At the end of the eighteenth century, a tradition almost as old as mankind itself -that of using drugs as a stimulus to creative activity was revived and revitalized in the work of the English opium eaters.
The pioneers of the modern phase of the tradition–a phase that has by no means ended were Samuel Coleridge and Thomas De Quincey.
The Hashish Club, an anthology in two volumes, represents the best work of the men engaged in the literary branch of the movement. Volume One includes all those writers who played leading roles in the establishment of the modern tradition: Coleridge, De Quincey, Poe, Wilkie Collins, Gautier, Nerval, Baudelaire, Yeats and Crowley. It also features some of the neglected and little-known authors who wrote in this genre, among them James Mangan, Lafcadio Hearn, James Thomson and Ernest Dowson.
Each author is represented by a short story or essay written directly under the influence of drugs or as the result of a drug experience.
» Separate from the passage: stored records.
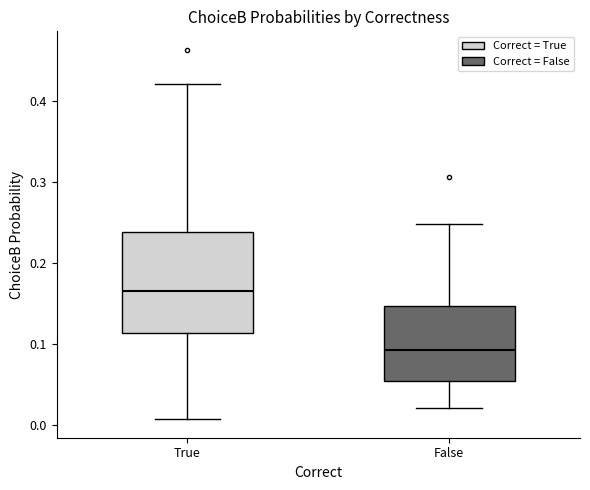

Which box's median line is the lowest?

False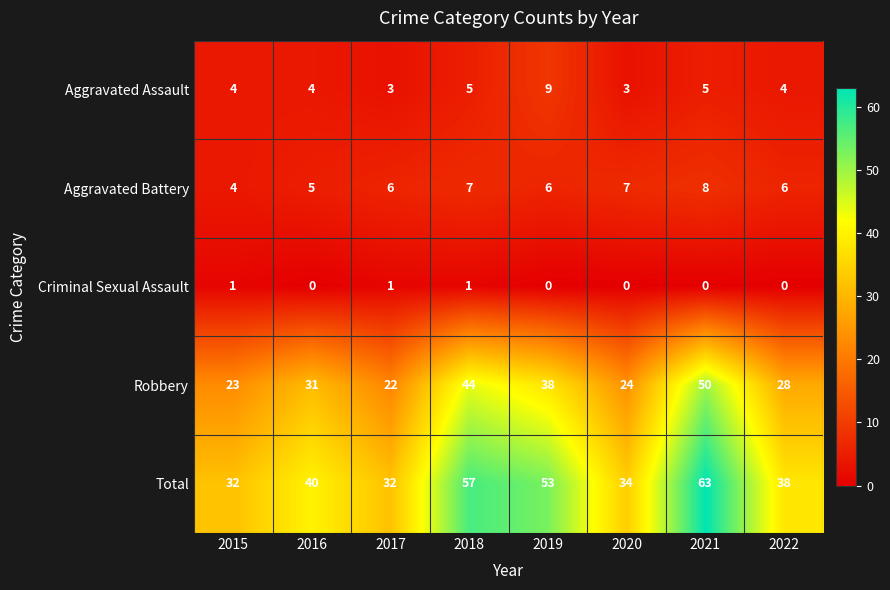

At how many categories does at least one series exceed 42?

3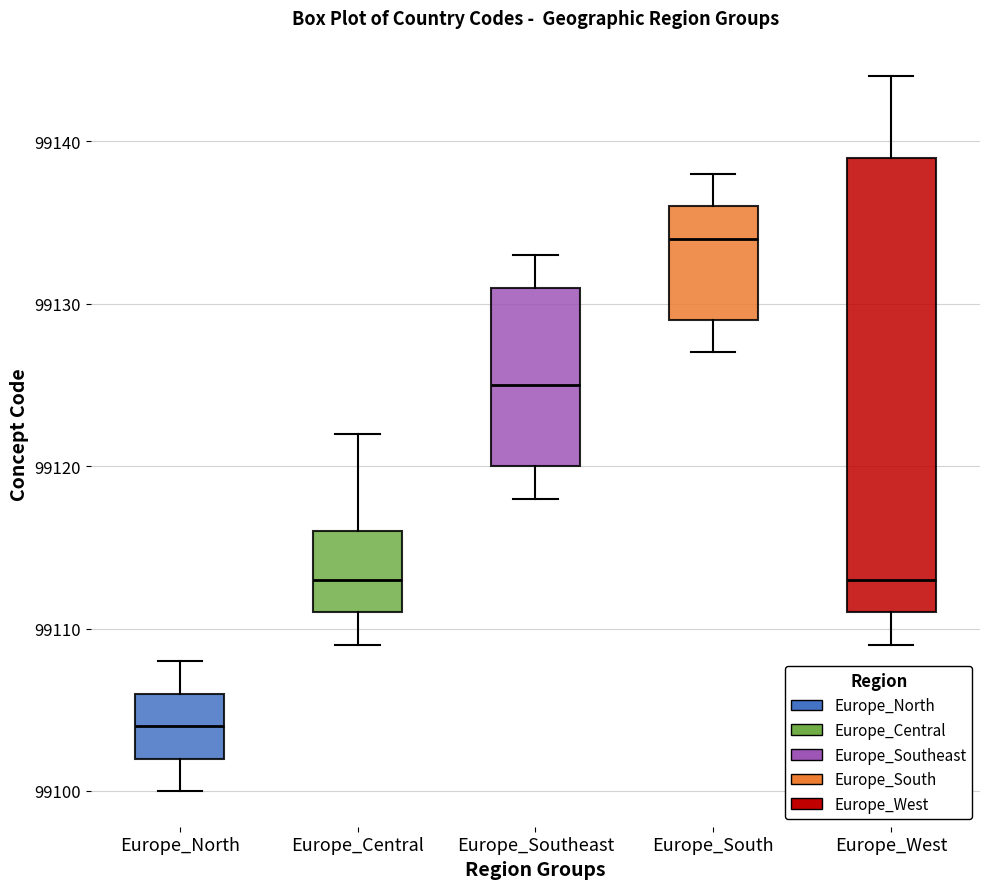

Where is the upper edge of the box for Europe_North on the y-axis? The values are not printed on the chart, so give them approximately, as read against the axis.

99106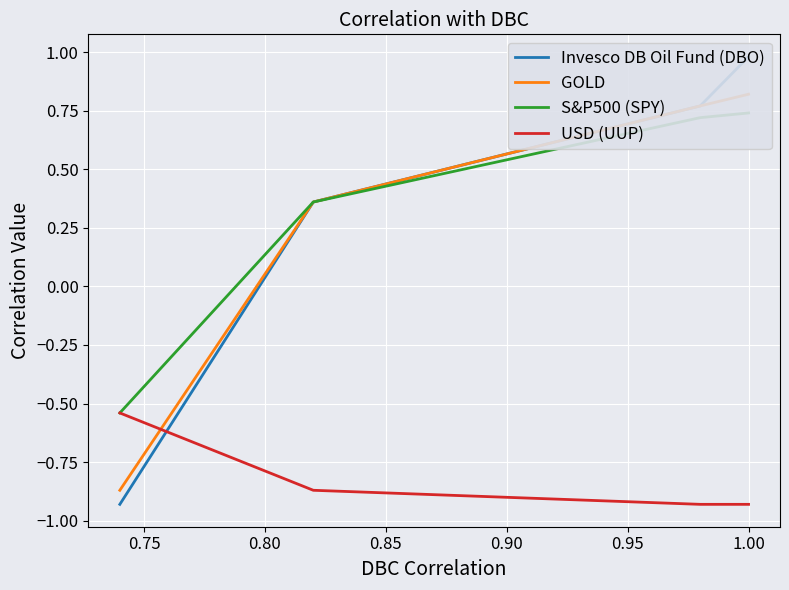

What is the difference between the maximum and minimum values in the S&P500 (SPY) series?

1.3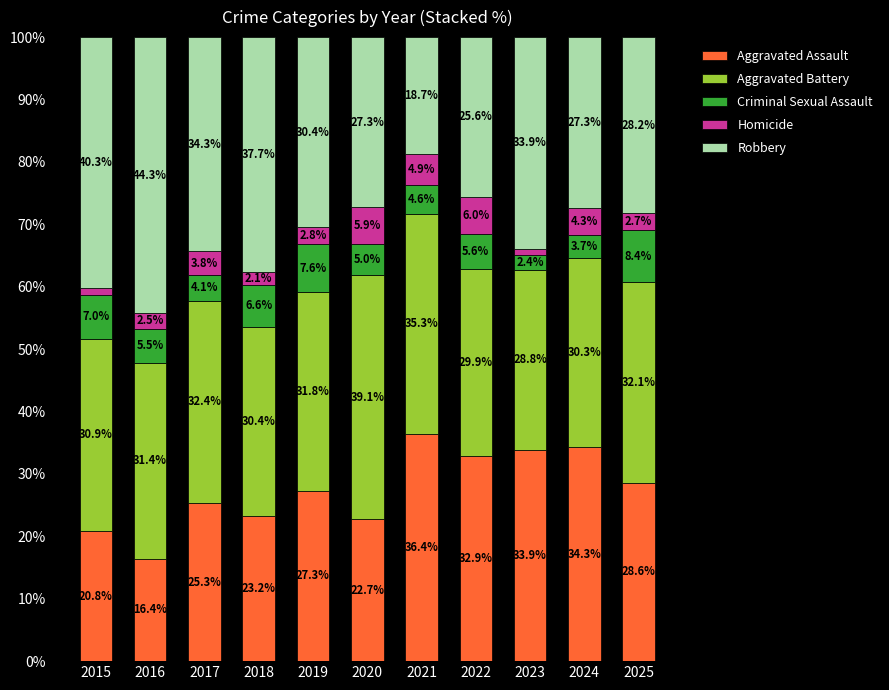

What is the total value across all series at 2015?

100.0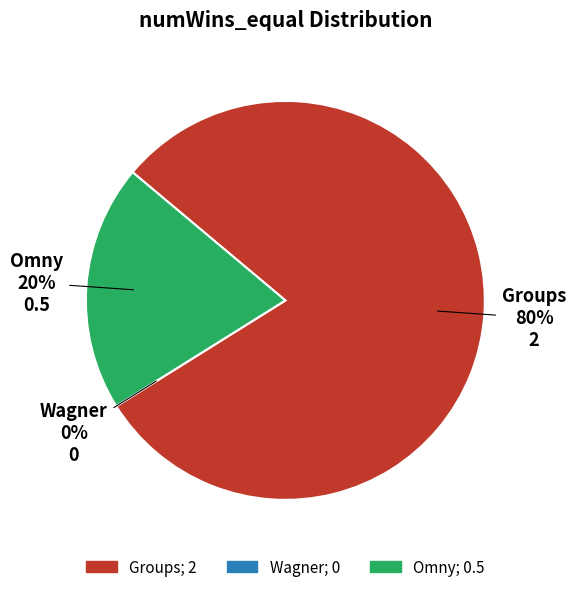

How many slices are in this pie chart?

3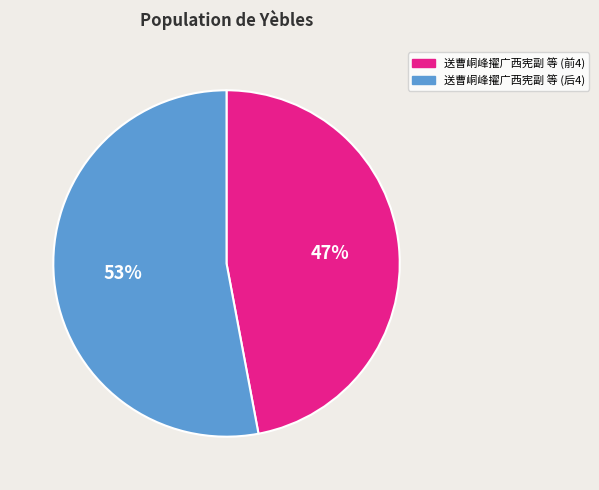

To the nearest percent, what is the average slice percentage?

50%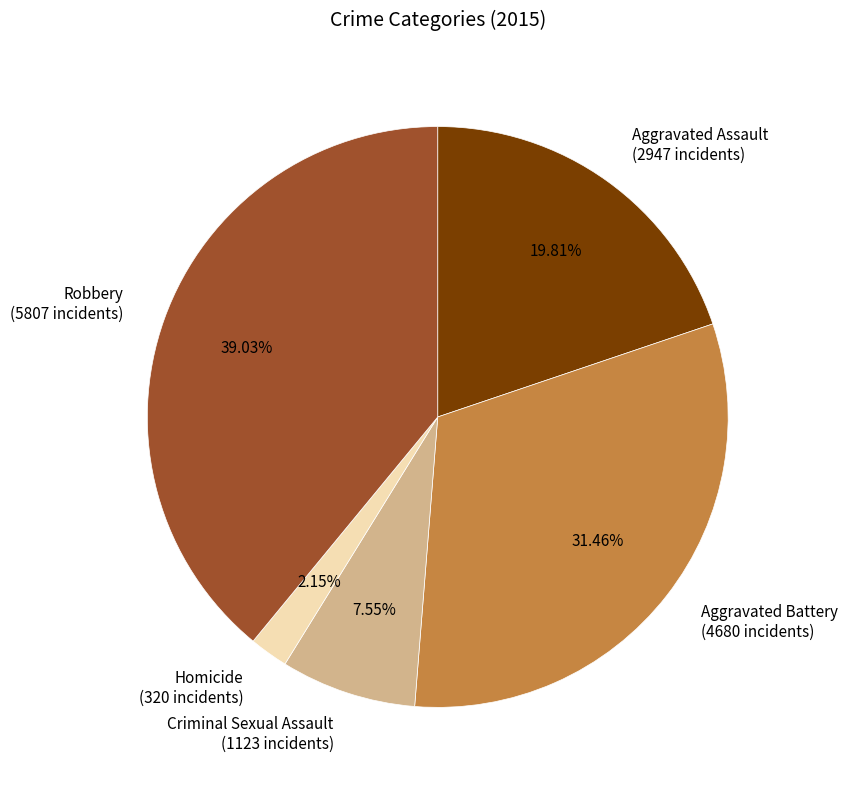

Which slice is the smallest?

Homicide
Most of the works have either been long out of print or are generally unavailable, including such classics as Havelock Ellis’s account of his first experiments with mescaline in 1898 and Algernon Blackwood’s extraordinary hashish tale, ‘A Psychical Invasion’.
Peter Haining prefaces each selection with an introductory biographical note and at the same time traces the evolution of the tradition of drug-inspired literature through its various phases.